What do we do about this? First, we need regulation. The hot potato only gets thrown around because the risk creators are allowed to eschew it in the first place. I get how securing software is a hard job, but I can’t help wonder what our industry would look like if vendors had much stronger incentives to ship secure products. After 50+ years of free-for-all, I’m willing to try something else. On the other hand, and perhaps counter-intuitively, I think it would be a good idea to cap legal costs and liability to reasonable levels. If the structural problem is the overwhelming dangers of being found responsible for any mistake, perhaps we can collectively take a chill pill, admit that accidents happen and not sue/fine each other out of existence at the first offense – in other words, punish consistently but reasonably.
Or we could go the exact opposite direction and ratify once and for all that nobody will ever have to answer for anything related to computers. It’s unclear that we’ll end up more secure but at least we can stop wasting all that time, effort and money pretending otherwise.

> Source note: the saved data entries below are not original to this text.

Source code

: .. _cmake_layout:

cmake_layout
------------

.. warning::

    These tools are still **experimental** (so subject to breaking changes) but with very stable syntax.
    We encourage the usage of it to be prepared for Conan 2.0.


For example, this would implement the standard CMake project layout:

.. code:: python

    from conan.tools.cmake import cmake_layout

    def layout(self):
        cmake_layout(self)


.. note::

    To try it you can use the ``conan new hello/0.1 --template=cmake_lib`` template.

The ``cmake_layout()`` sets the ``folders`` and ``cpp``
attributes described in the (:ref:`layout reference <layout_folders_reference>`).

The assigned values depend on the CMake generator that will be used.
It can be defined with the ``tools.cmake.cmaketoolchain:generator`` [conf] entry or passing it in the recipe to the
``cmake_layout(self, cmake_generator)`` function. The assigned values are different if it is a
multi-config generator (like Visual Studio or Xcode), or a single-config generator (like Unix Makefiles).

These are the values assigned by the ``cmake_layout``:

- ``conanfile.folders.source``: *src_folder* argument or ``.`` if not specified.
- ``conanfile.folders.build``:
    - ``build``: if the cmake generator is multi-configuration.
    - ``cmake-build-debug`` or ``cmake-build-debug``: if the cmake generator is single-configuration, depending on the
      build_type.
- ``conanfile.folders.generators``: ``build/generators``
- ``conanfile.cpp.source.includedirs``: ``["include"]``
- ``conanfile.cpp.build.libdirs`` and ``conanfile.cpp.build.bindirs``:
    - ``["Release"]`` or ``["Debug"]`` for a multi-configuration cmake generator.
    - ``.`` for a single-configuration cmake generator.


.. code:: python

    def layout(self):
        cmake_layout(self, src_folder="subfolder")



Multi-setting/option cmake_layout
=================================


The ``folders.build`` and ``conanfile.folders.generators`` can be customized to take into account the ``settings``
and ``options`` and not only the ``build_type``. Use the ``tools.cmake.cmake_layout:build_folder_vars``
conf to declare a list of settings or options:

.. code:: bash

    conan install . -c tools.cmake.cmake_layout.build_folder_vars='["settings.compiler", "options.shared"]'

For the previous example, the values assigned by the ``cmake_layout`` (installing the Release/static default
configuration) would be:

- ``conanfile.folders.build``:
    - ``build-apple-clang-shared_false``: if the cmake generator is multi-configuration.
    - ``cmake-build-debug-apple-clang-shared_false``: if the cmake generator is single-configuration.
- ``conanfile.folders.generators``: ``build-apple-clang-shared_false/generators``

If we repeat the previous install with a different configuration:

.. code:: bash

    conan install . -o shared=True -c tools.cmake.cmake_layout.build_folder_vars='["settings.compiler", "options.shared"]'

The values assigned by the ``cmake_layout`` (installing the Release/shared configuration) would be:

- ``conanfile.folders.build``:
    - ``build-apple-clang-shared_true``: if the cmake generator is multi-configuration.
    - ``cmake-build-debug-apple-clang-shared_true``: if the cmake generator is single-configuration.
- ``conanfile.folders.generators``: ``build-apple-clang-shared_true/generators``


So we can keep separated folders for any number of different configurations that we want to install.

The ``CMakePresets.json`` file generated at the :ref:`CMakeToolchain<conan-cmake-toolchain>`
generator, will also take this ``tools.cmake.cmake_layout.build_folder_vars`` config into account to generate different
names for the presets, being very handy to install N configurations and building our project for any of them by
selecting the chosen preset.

Your move, decision-makers.
[1] At some point I also have to ask: are we using the cloud so we can leverage very complex technologies with huge overhead almost nobody really needs (looking at you Helm & Kubernetes), or are we choosing those complex technologies so we’re locked into using the cloud?
[2] Someone smart working for a software vendor explained to me how insurance companies typically cover direct damages but not operational ones (i.e., having IT systems unavailable for days). A long time ago, a representative from an insurance company also explained to me that the point of insurance is not to shift risk to the insurer, but to spread risk all over the insurer’s customer base.